I wonder if AMD really could compete though, it seems like something went wrong with their architecture this time around, maybe because they relied too much on the abilities of their Chinese engineering team? I have a feeling that they have to go back to the drawing board and come up with a vastly improved GPU design to be able to properly compete at the high-end again.

It really sucks to be a consumer right now if you're looking at buying a high-end graphics card.
Posted on Reply
#22
rtwjunkie
PC Gaming Enthusiast
I think it's great technology, which will one day be usable at the same frame rates we expect today with non-RT (60 to 60++). But it's first generation and not ready for that yet. All those who say non-purchasers of RTX will be left behind are wrong. It will be several generations of cards before this is a huge thing. By then, those who have not upgraded with this first gen will have likely upgraded once already, so your argument is moot.
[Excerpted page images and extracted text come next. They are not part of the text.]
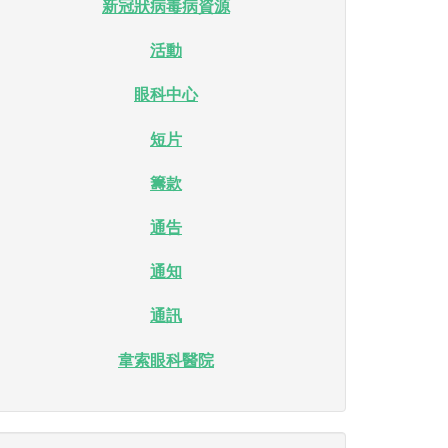
新冠狀病毒病資源
活動
眼科中心
短片
籌款
通告
通知
通訊
韋索眼科醫院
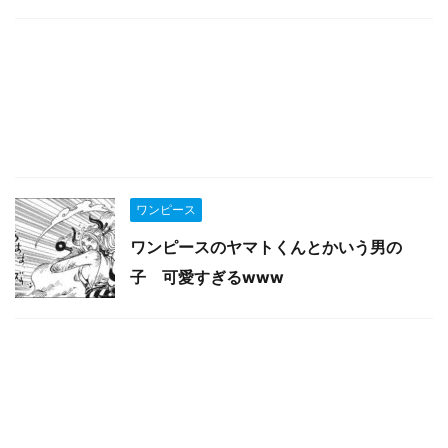
ワンピース
ワンピースのヤマトくんとかいう男の
子 可愛すぎるwww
Those that don't adopt the RTX 20xx series because of either cost or immature technology are perfectly ok in not doing so. Likewise those that want to, by all means do so. RT will see it's day in affordable mainstream because it is great, just not at this time.
Posted on Reply
#23
Xzibit
"W1zzard said:
I asked NVIDIA about that and they say that there will be "RTX off, low, med high" for most games, not just "RTX on/off"
Did they go into detail of what that would be ?

The Low, Med, High settings might just be exclusions of features.
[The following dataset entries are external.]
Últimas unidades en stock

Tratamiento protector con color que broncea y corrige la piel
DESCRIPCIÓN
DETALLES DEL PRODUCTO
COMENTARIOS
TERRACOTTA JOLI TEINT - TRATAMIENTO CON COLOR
Example: GI only being enabled at High or Shadows on Med & High only. Another way they can go is what the BF5 Devs alluded to, Lower LOD for RT effects (Makes sense but defeats the purpose of RT since your back to "faking it"). Could end up with combinations of all these things.
Posted on Reply
#24
stimpy88
I have said this all along... You're a sucker if you buy anything less than the 2080Ti, and you're still a sucker if you spend $1200 on a video card, especially if it can only RTX game at 1080p 30FPS!

nGreedia has you by the balls, and you like it!
Posted on Reply
#25
Vya Domus
"HTC said:
This changes things immensely.
Not really. The big issue with RTX isn't just that it is computationally expensive and the RT cores aren't enough but rather it's the fact that this incurs a massive stall in the graphics pipeline. No matter what you do, as long as those RT cores are in use the performance is going to be abominable. And I don't know why anyone would opt for the "lowest RTX quality level" , even when in full force this is still a grossly approximated effect, toning it down further would prove so detrimental you might as well turn it off altogether.